*Data for processing:*
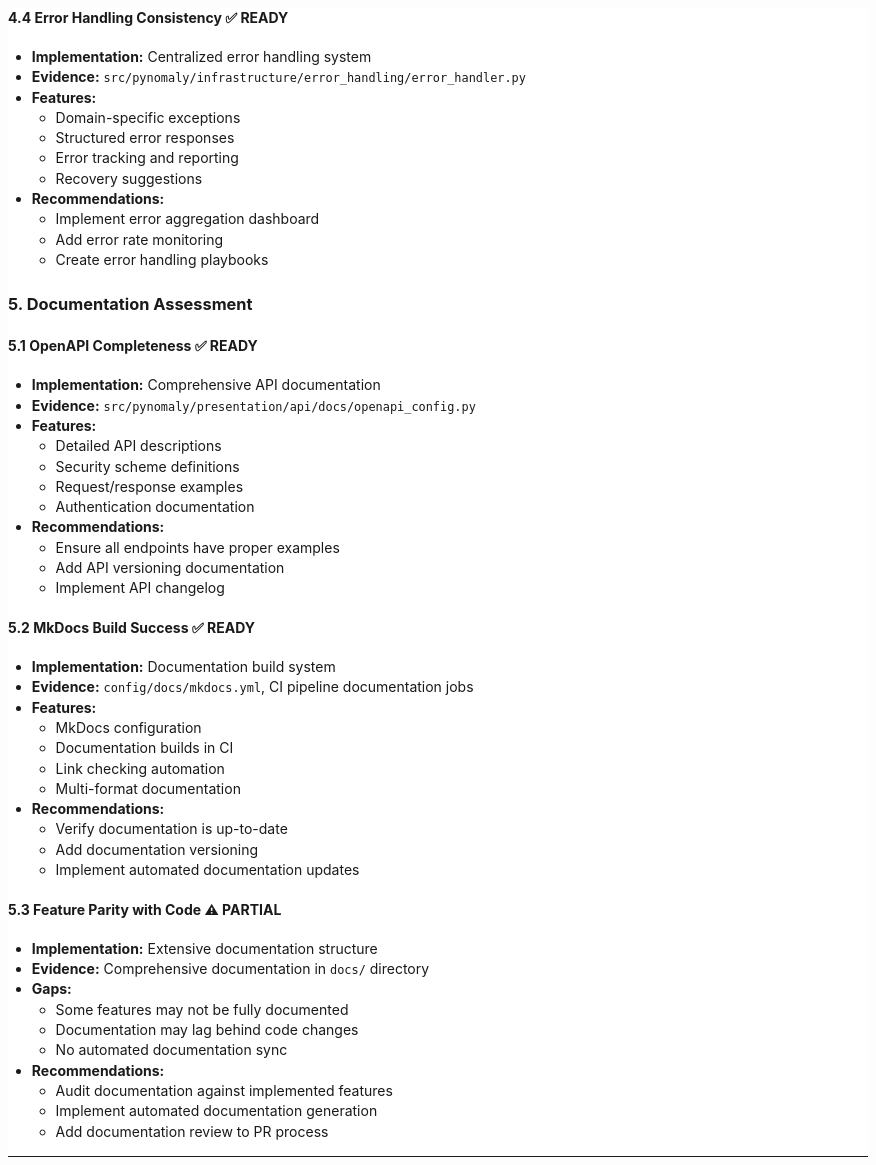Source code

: #### 4.4 Error Handling Consistency ✅ **READY**
- **Implementation:** Centralized error handling system
- **Evidence:** `src/pynomaly/infrastructure/error_handling/error_handler.py`
- **Features:**
  - Domain-specific exceptions
  - Structured error responses
  - Error tracking and reporting
  - Recovery suggestions
- **Recommendations:**
  - Implement error aggregation dashboard
  - Add error rate monitoring
  - Create error handling playbooks

### 5. Documentation Assessment

#### 5.1 OpenAPI Completeness ✅ **READY**
- **Implementation:** Comprehensive API documentation
- **Evidence:** `src/pynomaly/presentation/api/docs/openapi_config.py`
- **Features:**
  - Detailed API descriptions
  - Security scheme definitions
  - Request/response examples
  - Authentication documentation
- **Recommendations:**
  - Ensure all endpoints have proper examples
  - Add API versioning documentation
  - Implement API changelog

#### 5.2 MkDocs Build Success ✅ **READY**
- **Implementation:** Documentation build system
- **Evidence:** `config/docs/mkdocs.yml`, CI pipeline documentation jobs
- **Features:**
  - MkDocs configuration
  - Documentation builds in CI
  - Link checking automation
  - Multi-format documentation
- **Recommendations:**
  - Verify documentation is up-to-date
  - Add documentation versioning
  - Implement automated documentation updates

#### 5.3 Feature Parity with Code ⚠️ **PARTIAL**
- **Implementation:** Extensive documentation structure
- **Evidence:** Comprehensive documentation in `docs/` directory
- **Gaps:**
  - Some features may not be fully documented
  - Documentation may lag behind code changes
  - No automated documentation sync
- **Recommendations:**
  - Audit documentation against implemented features
  - Implement automated documentation generation
  - Add documentation review to PR process

---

*Brief:* Print all of the data above character for character, leaving out the pictures.

*Reply:*
Source code

: #### 4.4 Error Handling Consistency ✅ **READY**
- **Implementation:** Centralized error handling system
- **Evidence:** `src/pynomaly/infrastructure/error_handling/error_handler.py`
- **Features:**
  - Domain-specific exceptions
  - Structured error responses
  - Error tracking and reporting
  - Recovery suggestions
- **Recommendations:**
  - Implement error aggregation dashboard
  - Add error rate monitoring
  - Create error handling playbooks

### 5. Documentation Assessment

#### 5.1 OpenAPI Completeness ✅ **READY**
- **Implementation:** Comprehensive API documentation
- **Evidence:** `src/pynomaly/presentation/api/docs/openapi_config.py`
- **Features:**
  - Detailed API descriptions
  - Security scheme definitions
  - Request/response examples
  - Authentication documentation
- **Recommendations:**
  - Ensure all endpoints have proper examples
  - Add API versioning documentation
  - Implement API changelog

#### 5.2 MkDocs Build Success ✅ **READY**
- **Implementation:** Documentation build system
- **Evidence:** `config/docs/mkdocs.yml`, CI pipeline documentation jobs
- **Features:**
  - MkDocs configuration
  - Documentation builds in CI
  - Link checking automation
  - Multi-format documentation
- **Recommendations:**
  - Verify documentation is up-to-date
  - Add documentation versioning
  - Implement automated documentation updates

#### 5.3 Feature Parity with Code ⚠️ **PARTIAL**
- **Implementation:** Extensive documentation structure
- **Evidence:** Comprehensive documentation in `docs/` directory
- **Gaps:**
  - Some features may not be fully documented
  - Documentation may lag behind code changes
  - No automated documentation sync
- **Recommendations:**
  - Audit documentation against implemented features
  - Implement automated documentation generation
  - Add documentation review to PR process

---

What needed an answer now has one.